Dataset entries
*** Block opens ***

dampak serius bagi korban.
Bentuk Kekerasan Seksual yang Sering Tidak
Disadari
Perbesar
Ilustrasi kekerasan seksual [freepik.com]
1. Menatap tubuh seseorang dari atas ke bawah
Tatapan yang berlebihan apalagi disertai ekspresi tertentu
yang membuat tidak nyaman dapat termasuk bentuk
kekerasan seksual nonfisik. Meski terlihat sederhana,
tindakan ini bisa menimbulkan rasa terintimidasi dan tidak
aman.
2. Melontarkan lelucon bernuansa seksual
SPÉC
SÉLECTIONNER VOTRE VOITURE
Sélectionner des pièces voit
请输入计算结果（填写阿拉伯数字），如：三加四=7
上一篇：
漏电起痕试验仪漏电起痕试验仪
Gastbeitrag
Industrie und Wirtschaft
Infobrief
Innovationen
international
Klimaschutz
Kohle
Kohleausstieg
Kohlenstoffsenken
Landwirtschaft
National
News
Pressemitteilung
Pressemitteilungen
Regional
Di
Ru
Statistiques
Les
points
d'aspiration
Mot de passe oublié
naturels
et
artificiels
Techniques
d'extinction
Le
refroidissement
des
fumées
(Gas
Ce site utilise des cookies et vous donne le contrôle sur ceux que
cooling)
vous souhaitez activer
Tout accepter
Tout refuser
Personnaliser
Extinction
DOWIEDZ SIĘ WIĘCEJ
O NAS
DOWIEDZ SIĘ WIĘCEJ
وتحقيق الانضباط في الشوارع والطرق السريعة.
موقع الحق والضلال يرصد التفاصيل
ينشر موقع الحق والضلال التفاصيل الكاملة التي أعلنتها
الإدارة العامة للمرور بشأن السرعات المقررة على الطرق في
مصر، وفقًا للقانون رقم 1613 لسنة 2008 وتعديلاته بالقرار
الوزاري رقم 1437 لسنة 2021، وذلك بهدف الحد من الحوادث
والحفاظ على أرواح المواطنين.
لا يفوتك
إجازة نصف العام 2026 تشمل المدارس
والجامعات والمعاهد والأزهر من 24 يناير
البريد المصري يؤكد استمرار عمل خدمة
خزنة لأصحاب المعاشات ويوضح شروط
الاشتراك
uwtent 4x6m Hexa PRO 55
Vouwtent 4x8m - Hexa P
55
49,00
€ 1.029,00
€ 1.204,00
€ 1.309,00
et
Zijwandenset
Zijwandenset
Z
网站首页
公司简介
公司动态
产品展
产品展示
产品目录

*** Block closes ***

• WHAT THE EXERCISE ASKS: Please copy out every entry exactly, with nothing omitted.

• TASK RESULT:
dampak serius bagi korban.
Bentuk Kekerasan Seksual yang Sering Tidak
Disadari
Perbesar
Ilustrasi kekerasan seksual [freepik.com]
1. Menatap tubuh seseorang dari atas ke bawah
Tatapan yang berlebihan apalagi disertai ekspresi tertentu
yang membuat tidak nyaman dapat termasuk bentuk
kekerasan seksual nonfisik. Meski terlihat sederhana,
tindakan ini bisa menimbulkan rasa terintimidasi dan tidak
aman.
2. Melontarkan lelucon bernuansa seksual
SPÉC
SÉLECTIONNER VOTRE VOITURE
Sélectionner des pièces voit
请输入计算结果（填写阿拉伯数字），如：三加四=7
上一篇：
漏电起痕试验仪漏电起痕试验仪
Gastbeitrag
Industrie und Wirtschaft
Infobrief
Innovationen
international
Klimaschutz
Kohle
Kohleausstieg
Kohlenstoffsenken
Landwirtschaft
National
News
Pressemitteilung
Pressemitteilungen
Regional
Di
Ru
Statistiques
Les
points
d'aspiration
Mot de passe oublié
naturels
et
artificiels
Techniques
d'extinction
Le
refroidissement
des
fumées
(Gas
Ce site utilise des cookies et vous donne le contrôle sur ceux que
cooling)
vous souhaitez activer
Tout accepter
Tout refuser
Personnaliser
Extinction
DOWIEDZ SIĘ WIĘCEJ
O NAS
DOWIEDZ SIĘ WIĘCEJ
وتحقيق الانضباط في الشوارع والطرق السريعة.
موقع الحق والضلال يرصد التفاصيل
ينشر موقع الحق والضلال التفاصيل الكاملة التي أعلنتها
الإدارة العامة للمرور بشأن السرعات المقررة على الطرق في
مصر، وفقًا للقانون رقم 1613 لسنة 2008 وتعديلاته بالقرار
الوزاري رقم 1437 لسنة 2021، وذلك بهدف الحد من الحوادث
والحفاظ على أرواح المواطنين.
لا يفوتك
إجازة نصف العام 2026 تشمل المدارس
والجامعات والمعاهد والأزهر من 24 يناير
البريد المصري يؤكد استمرار عمل خدمة
خزنة لأصحاب المعاشات ويوضح شروط
الاشتراك
uwtent 4x6m Hexa PRO 55
Vouwtent 4x8m - Hexa P
55
49,00
€ 1.029,00
€ 1.204,00
€ 1.309,00
et
Zijwandenset
Zijwandenset
Z
网站首页
公司简介
公司动态
产品展
产品展示
产品目录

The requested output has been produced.